NVIDIA is now showing off its new Tesla V100S GPUs featuring more compute and memory performance. What is really interesting here is that NVIDIA is doing so while keeping maximum power consumption constant. The NVIDIA Tesla V100S is currently listed for PCIe only in NVIDIA’s documentation, but it now should out-perform the SXM2 variant on a single GPU basis.
NVIDIA Tesla V100S Specs
The NVIDIA Tesla “Volta” generation has been out since 2017, making this an upgrade to a GPU that is almost three years into its cycle. It seems as though NVIDIA is taking advantage of a more mature process to deliver late-cycle performance gains. Now that we have official specs for the NVIDIA Tesla V100S, we can see what this late-cycle improvement brings. Here is the spec table with how much the new cards improve over the previous iteration:
The SXM2 modules are what you would have seen if you saw our How to Install NVIDIA Tesla SXM2 GPUs in DeepLearning12. They have been around since the “Pascal” Tesla P100 generation and offer NVLink. With the custom form factor, NVIDIA was able to utilize better cooling for higher TDP. Note, the NVIDIA DGX-2 and NVIDIA DGX-2H utilize SXM3 for the NVSwitch architecture. In those platforms, the SXM3 modules hit up to 450W in the DGX-2H. NVIDIA has experience pushing TDP and clock speeds already. Now that is trickling down to more mainstream GPUs.
NVIDIA is claiming 8.2 double-precision TFLOPS, 16.4 single-precision TFLOPS, and the Tensor Core TFLOPS are up to 130 TFLOPS. That is only a 4-5% improvement over the SXM2 module, but in the PCIe form factor, it is a 16-17% improvement.
Memory capacity remains at 32GB but the HBM2 bandwidth increases to 1134GB/s for a 26% improvement.
What is perhaps most interesting about the NVIDIA Tesla V100S is that the power consumption of the PCIe card is rated still at 250W. So one is getting 16-17% more compute performance and 26% more memory bandwidth at the same power consumption level.
The new NVIDIA Tesla V100S is a step forward, but the V100 itself has been out for a long time. STH tested an 8x Tesla V100 PCIe system almost a year ago in our Inspur Systems NF5468M5 Review 4U 8x GPU Server. For buyers of similar systems, the updated GPU offering 16-26% more performance per GPU is very attractive.
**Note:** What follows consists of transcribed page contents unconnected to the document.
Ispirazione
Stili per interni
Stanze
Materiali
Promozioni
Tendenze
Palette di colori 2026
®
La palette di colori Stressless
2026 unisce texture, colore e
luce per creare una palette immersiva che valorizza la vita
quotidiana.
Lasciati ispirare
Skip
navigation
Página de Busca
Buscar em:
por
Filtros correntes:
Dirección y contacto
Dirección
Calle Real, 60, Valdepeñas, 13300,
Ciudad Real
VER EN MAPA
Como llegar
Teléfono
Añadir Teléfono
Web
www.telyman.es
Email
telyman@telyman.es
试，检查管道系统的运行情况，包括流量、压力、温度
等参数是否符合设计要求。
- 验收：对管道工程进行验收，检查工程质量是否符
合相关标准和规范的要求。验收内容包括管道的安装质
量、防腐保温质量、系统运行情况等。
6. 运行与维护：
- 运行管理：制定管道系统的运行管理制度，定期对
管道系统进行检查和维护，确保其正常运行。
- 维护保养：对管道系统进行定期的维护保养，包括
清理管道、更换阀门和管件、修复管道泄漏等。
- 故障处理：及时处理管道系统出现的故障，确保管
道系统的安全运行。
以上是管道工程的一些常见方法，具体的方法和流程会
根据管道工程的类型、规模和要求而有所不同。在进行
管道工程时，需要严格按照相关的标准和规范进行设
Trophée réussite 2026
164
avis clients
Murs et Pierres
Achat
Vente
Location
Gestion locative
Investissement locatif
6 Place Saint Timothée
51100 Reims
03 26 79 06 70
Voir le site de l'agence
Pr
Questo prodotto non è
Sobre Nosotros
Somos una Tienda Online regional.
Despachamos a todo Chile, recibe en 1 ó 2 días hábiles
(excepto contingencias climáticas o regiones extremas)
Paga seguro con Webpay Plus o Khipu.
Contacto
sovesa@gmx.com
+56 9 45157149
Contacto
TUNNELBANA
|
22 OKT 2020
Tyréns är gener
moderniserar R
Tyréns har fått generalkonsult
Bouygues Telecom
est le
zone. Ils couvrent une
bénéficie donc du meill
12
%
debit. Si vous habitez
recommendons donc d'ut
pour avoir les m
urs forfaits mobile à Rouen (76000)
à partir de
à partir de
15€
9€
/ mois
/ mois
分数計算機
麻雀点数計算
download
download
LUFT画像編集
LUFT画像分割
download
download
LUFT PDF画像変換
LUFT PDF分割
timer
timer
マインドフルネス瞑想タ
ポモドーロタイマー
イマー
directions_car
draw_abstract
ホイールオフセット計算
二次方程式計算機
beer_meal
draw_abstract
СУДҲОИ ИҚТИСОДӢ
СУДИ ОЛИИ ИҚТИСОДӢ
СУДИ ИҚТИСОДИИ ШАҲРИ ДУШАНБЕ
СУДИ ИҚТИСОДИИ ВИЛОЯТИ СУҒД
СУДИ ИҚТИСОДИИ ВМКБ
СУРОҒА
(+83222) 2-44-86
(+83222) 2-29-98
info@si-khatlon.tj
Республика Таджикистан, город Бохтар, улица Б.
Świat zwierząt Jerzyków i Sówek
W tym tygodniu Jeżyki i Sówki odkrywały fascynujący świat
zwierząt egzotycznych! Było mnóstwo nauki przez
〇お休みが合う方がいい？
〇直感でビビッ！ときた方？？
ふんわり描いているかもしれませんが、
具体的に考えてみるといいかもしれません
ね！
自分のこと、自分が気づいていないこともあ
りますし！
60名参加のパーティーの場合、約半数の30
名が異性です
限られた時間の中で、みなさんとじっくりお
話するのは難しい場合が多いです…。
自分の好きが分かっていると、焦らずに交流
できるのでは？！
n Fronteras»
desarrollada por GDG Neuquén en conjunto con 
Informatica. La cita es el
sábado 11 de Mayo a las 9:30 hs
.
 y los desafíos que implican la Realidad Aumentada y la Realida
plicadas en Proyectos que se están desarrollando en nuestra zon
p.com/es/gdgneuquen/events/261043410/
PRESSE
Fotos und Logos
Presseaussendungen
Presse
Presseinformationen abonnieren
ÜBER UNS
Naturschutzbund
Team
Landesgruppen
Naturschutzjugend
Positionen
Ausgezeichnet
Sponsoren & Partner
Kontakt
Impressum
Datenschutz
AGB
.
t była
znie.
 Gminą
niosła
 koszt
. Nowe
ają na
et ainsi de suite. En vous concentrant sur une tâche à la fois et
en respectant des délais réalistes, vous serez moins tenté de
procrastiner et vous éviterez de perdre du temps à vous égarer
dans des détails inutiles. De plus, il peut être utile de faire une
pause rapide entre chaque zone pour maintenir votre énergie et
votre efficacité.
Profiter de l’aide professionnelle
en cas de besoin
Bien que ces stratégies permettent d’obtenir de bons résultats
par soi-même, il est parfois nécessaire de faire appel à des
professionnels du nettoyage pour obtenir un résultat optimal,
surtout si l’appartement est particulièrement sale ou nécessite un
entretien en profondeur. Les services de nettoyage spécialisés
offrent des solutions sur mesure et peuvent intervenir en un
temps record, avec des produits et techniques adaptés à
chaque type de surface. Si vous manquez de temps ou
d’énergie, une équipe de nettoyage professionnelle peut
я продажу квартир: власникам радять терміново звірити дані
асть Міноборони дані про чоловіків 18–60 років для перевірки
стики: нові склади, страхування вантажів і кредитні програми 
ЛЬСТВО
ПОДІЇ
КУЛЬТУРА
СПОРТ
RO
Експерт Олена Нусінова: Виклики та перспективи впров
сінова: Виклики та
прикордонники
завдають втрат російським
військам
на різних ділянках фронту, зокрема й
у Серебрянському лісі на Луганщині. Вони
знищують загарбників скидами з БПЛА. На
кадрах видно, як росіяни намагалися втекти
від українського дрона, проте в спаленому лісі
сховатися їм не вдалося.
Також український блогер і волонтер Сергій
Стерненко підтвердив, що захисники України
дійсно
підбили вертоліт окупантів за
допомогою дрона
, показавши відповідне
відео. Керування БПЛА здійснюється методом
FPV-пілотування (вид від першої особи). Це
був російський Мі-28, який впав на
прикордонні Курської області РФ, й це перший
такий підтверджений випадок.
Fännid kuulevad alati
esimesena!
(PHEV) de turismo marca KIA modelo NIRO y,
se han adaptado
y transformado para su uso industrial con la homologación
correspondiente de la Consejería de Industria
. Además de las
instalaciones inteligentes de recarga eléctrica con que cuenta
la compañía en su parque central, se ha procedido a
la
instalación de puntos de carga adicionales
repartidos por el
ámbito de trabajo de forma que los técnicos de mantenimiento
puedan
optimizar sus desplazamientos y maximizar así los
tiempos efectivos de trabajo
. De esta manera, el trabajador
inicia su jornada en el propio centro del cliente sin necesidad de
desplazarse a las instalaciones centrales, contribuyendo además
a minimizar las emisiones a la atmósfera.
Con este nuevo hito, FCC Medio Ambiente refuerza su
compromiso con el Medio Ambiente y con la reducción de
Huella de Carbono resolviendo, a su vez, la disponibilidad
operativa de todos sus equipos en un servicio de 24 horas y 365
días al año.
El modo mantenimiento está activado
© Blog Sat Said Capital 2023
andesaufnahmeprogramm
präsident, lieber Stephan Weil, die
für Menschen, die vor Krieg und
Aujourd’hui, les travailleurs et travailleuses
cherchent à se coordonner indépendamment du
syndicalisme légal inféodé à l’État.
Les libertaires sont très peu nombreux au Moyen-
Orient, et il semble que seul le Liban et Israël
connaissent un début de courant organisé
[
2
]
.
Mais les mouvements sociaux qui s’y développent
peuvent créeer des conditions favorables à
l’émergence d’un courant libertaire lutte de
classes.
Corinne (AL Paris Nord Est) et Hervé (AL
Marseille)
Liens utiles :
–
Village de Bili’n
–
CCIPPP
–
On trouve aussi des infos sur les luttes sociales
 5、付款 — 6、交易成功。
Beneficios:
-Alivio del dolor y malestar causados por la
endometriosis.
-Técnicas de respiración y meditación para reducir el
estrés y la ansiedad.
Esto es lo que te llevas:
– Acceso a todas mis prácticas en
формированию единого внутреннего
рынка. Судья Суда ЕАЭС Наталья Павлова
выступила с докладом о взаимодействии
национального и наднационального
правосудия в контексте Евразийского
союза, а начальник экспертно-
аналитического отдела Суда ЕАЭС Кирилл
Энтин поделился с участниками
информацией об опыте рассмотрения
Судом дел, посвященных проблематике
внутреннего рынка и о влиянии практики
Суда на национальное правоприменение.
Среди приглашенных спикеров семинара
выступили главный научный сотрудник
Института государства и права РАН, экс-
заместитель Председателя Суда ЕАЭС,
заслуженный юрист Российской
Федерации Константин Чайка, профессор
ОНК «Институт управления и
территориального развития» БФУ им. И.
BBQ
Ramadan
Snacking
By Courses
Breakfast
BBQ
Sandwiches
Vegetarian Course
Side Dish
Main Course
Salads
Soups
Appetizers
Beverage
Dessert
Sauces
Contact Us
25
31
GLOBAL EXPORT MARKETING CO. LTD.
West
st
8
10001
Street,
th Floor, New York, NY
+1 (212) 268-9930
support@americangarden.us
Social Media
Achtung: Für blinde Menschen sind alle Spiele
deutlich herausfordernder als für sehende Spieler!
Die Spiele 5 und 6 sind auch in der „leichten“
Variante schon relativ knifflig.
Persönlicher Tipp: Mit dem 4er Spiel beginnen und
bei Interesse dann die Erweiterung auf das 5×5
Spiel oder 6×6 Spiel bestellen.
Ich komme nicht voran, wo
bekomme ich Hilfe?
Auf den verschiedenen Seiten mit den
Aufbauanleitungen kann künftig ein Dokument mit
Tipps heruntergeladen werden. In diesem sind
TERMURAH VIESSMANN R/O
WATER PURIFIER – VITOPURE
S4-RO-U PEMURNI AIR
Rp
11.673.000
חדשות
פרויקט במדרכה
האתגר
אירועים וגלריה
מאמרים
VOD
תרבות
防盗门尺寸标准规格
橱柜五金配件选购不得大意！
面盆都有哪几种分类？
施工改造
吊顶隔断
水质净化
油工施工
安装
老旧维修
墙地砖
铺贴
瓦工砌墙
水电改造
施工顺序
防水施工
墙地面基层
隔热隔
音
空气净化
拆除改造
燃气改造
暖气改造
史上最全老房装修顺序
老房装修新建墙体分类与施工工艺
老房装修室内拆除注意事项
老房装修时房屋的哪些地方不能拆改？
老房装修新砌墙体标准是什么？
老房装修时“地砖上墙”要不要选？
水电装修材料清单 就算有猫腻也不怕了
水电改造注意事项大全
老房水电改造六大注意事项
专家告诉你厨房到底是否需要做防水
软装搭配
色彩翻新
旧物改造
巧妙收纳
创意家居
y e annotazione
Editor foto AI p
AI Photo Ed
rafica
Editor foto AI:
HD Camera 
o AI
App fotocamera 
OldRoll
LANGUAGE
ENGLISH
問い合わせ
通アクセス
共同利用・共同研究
Still, NVIDIA needs a PCIe Gen4 part as competitive deep learning cards are coming out already utilizing PCIe Gen4. AMD, IBM, and Huawei all have PCIe Gen4 platforms available and Intel is now saying Ice Lake with 10nm and PCIe Gen4 will be a second half of 2019 product, although timelines have slipped recently. Sticking with the Intel cadence, and waiting for competition means that NVIDIA has been able to sell the Tesla V100 for a longer than normal product cycle. Now that there is some competition from the likes of Cerebras, Graphcore, and Habana Labs, we are seeing NVIDIA update their Tesla V100 in what has to be a late-cycle refresh.